Problem details
Output the lines verbatim, beginning at the line that contains "state / province: Maryland" and continuing through the last of the lines, both ends included. Leave the pictures out of the output.

Recorded data
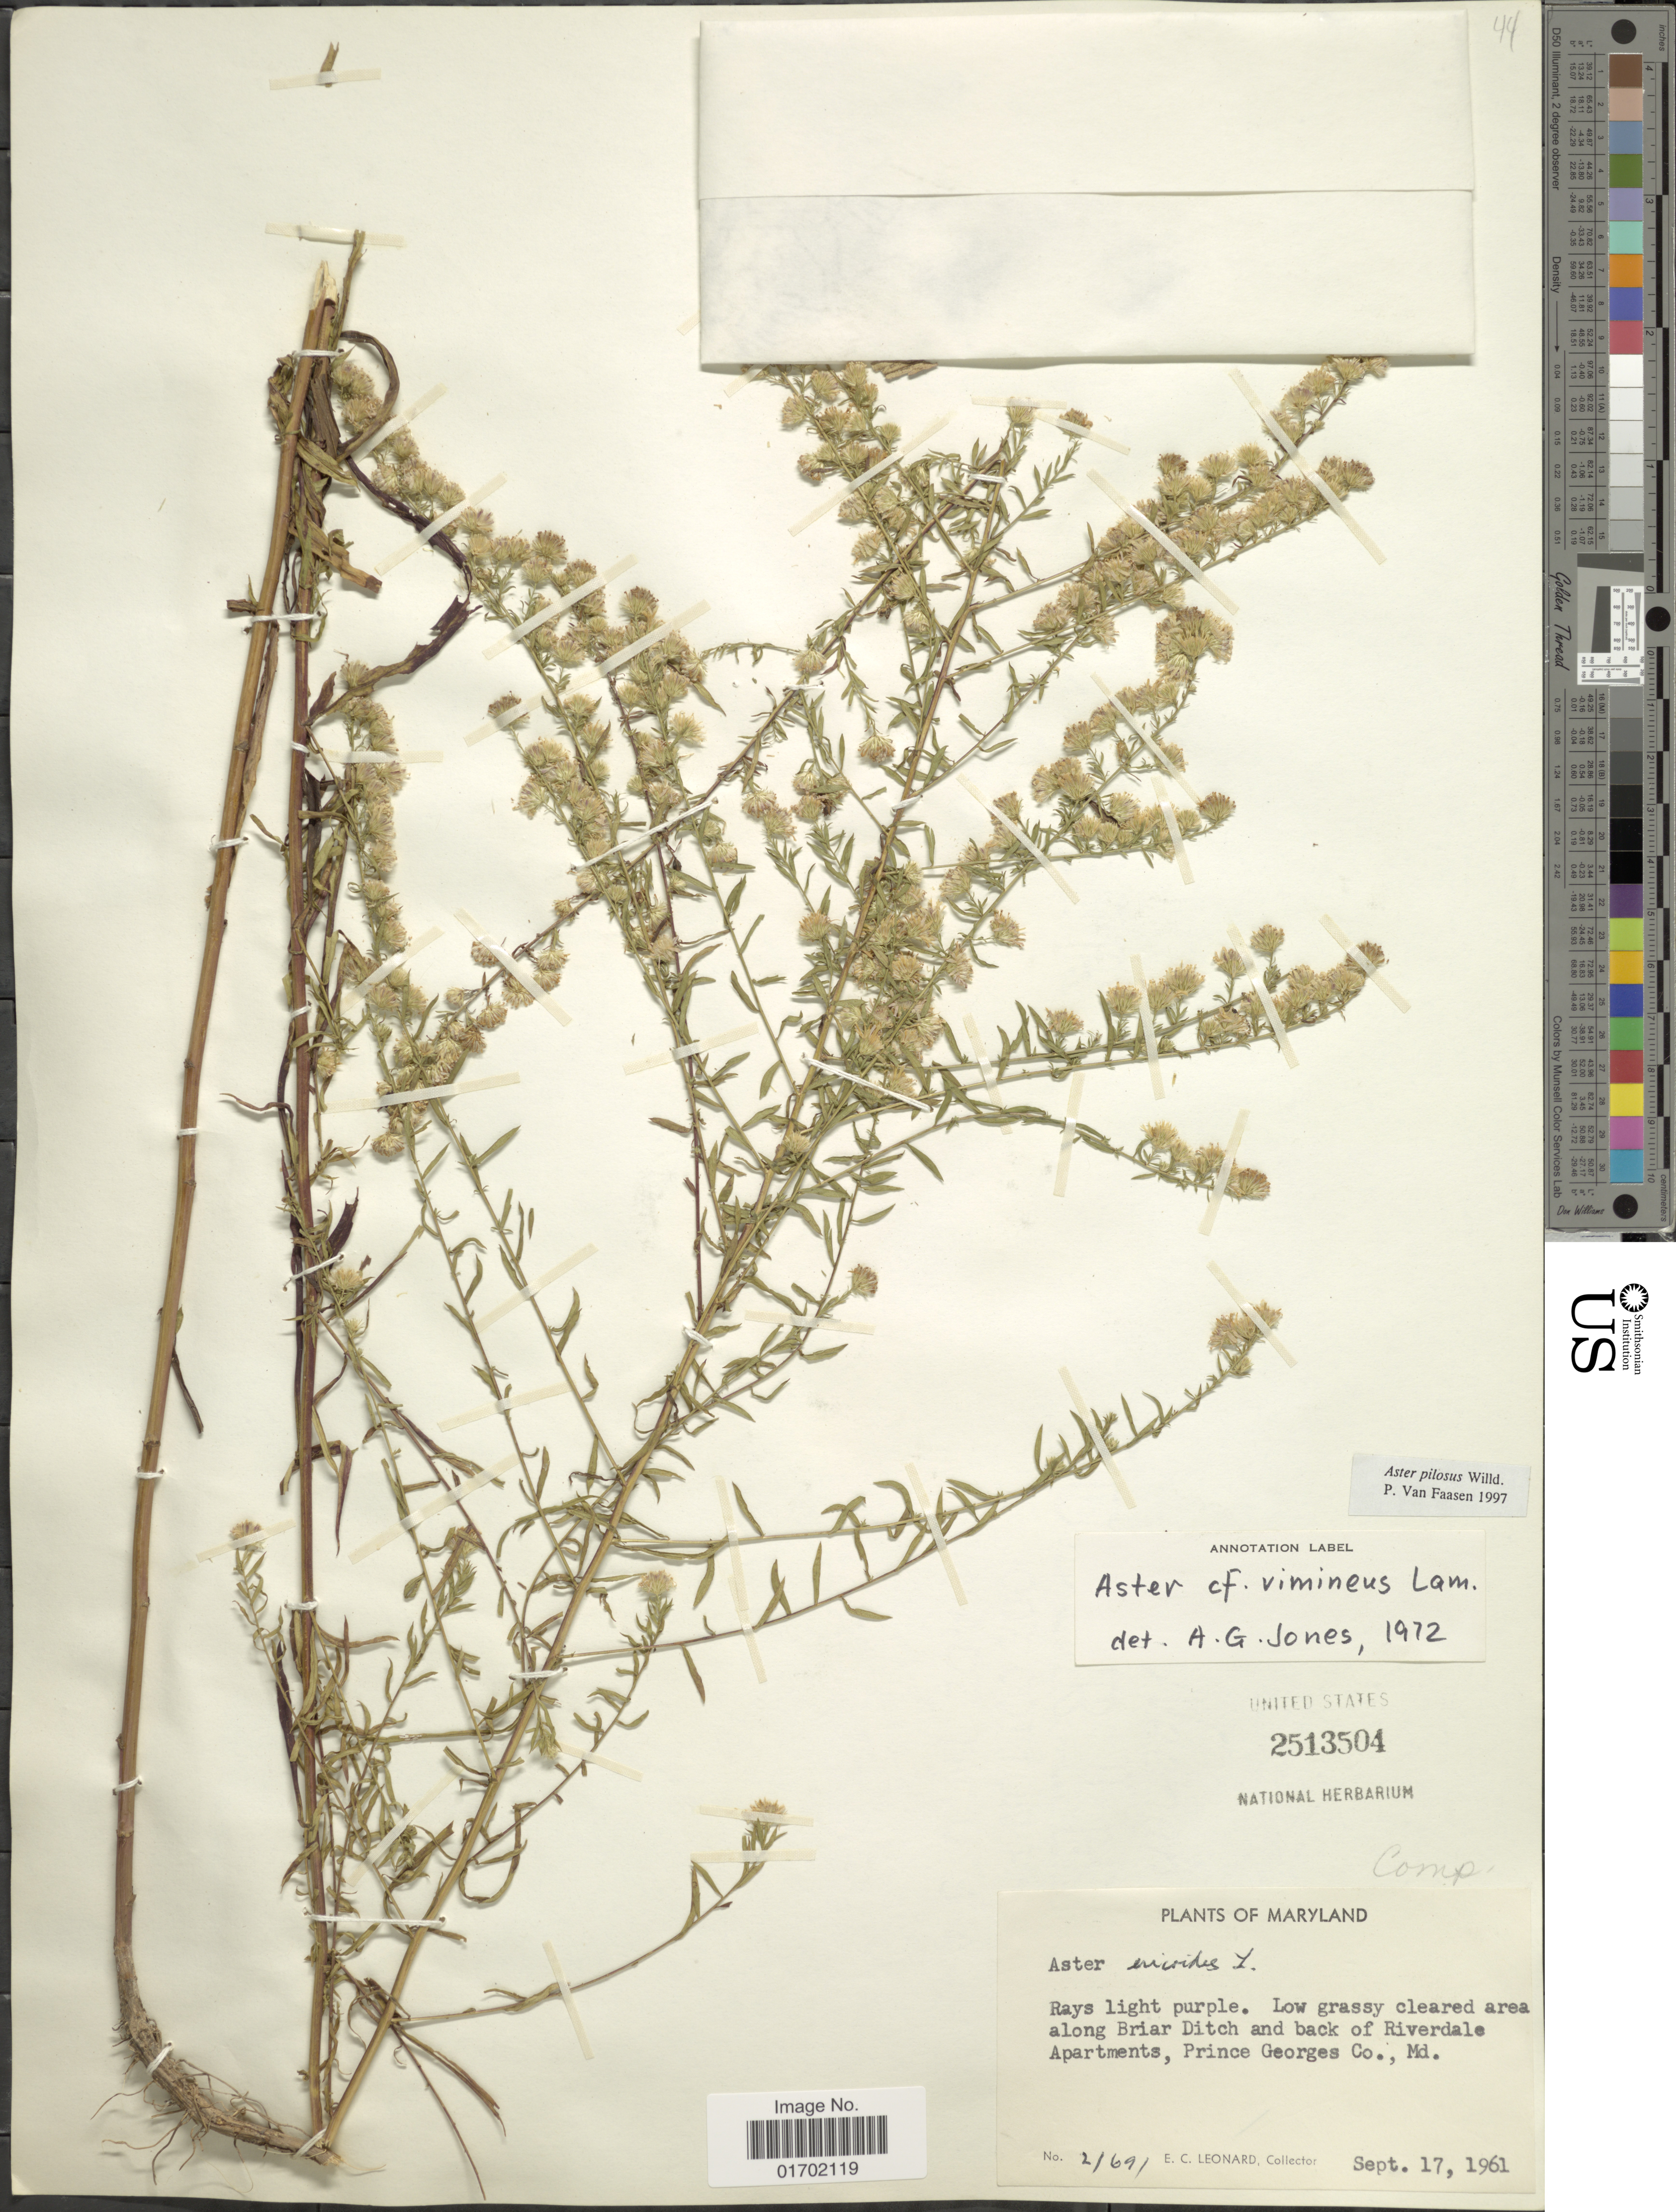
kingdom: Plantae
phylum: Tracheophyta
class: Magnoliopsida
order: Asterales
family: Asteraceae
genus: Symphyotrichum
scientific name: Symphyotrichum pilosum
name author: (Willd.) G.L. Nesom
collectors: E. C. Leonard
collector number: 21691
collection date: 1961-09-17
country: United States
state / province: Maryland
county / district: Prince George's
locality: Along Briar Ditch and back of Riverdale Apartments, Prince Georges Co., Md.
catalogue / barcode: US 2513504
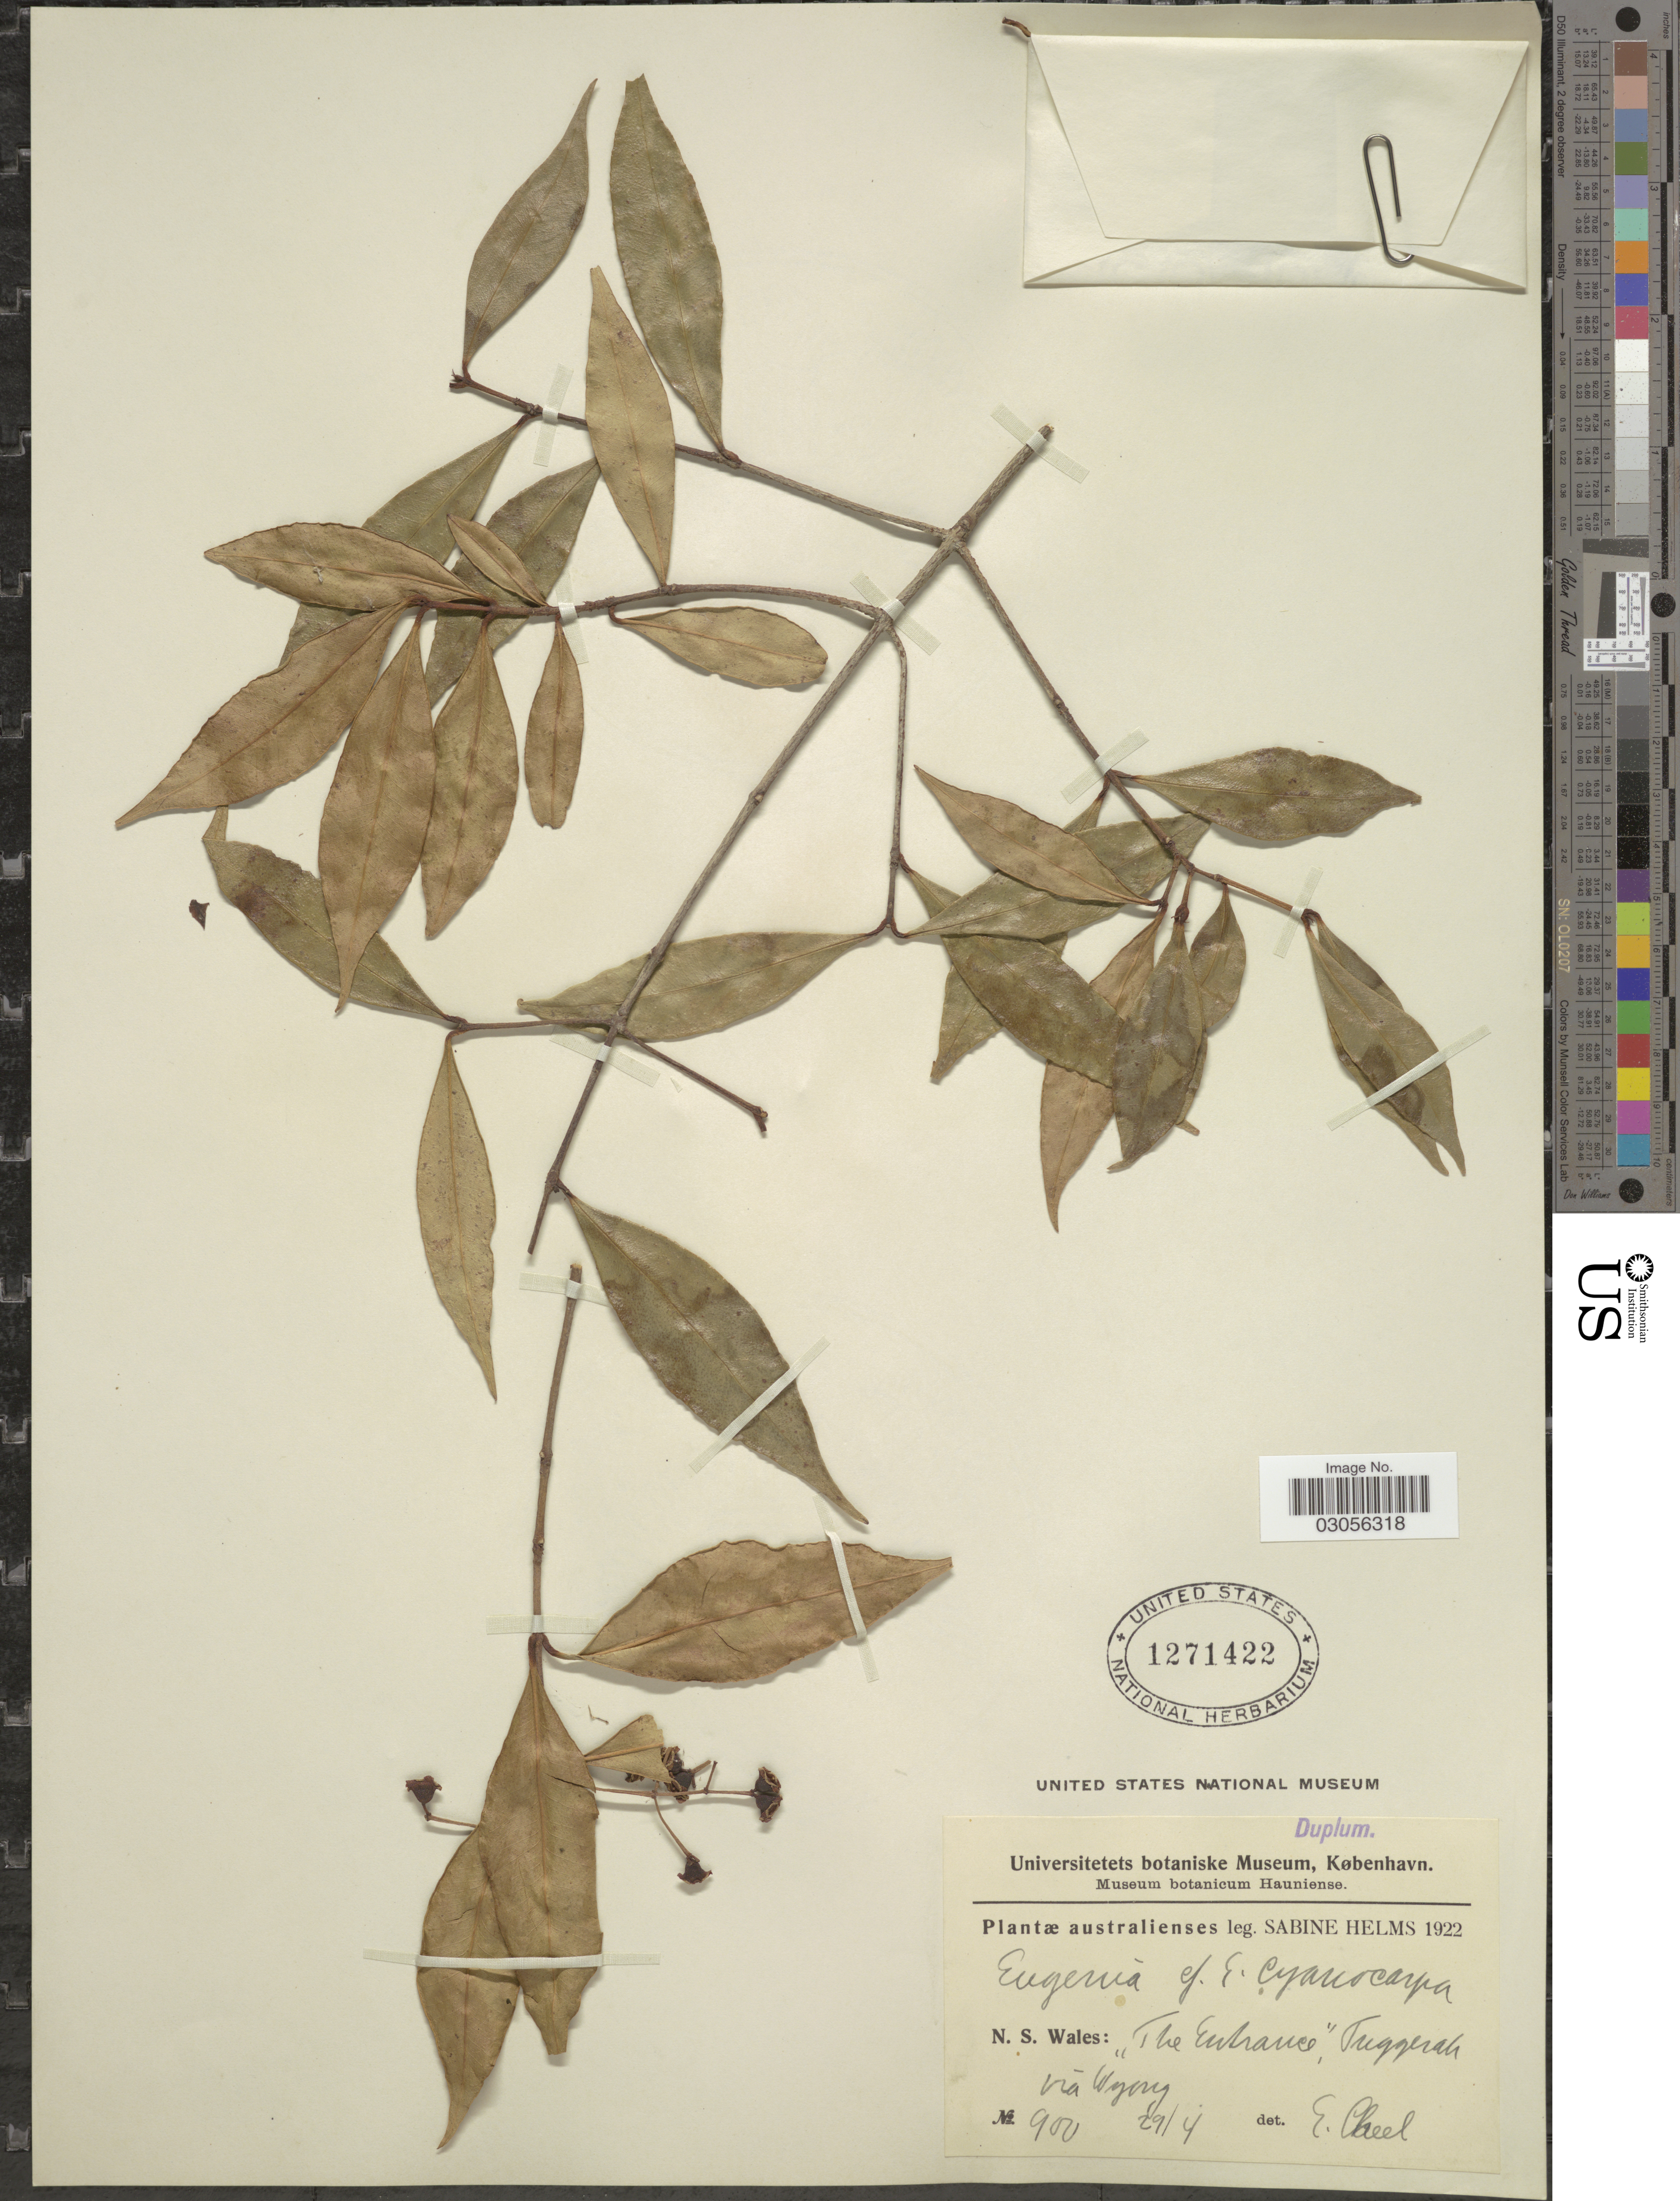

Exercise response
state / province: Maryland
county / district: Prince George's
locality: Along Briar Ditch and back of Riverdale Apartments, Prince Georges Co., Md.
catalogue / barcode: US 2513504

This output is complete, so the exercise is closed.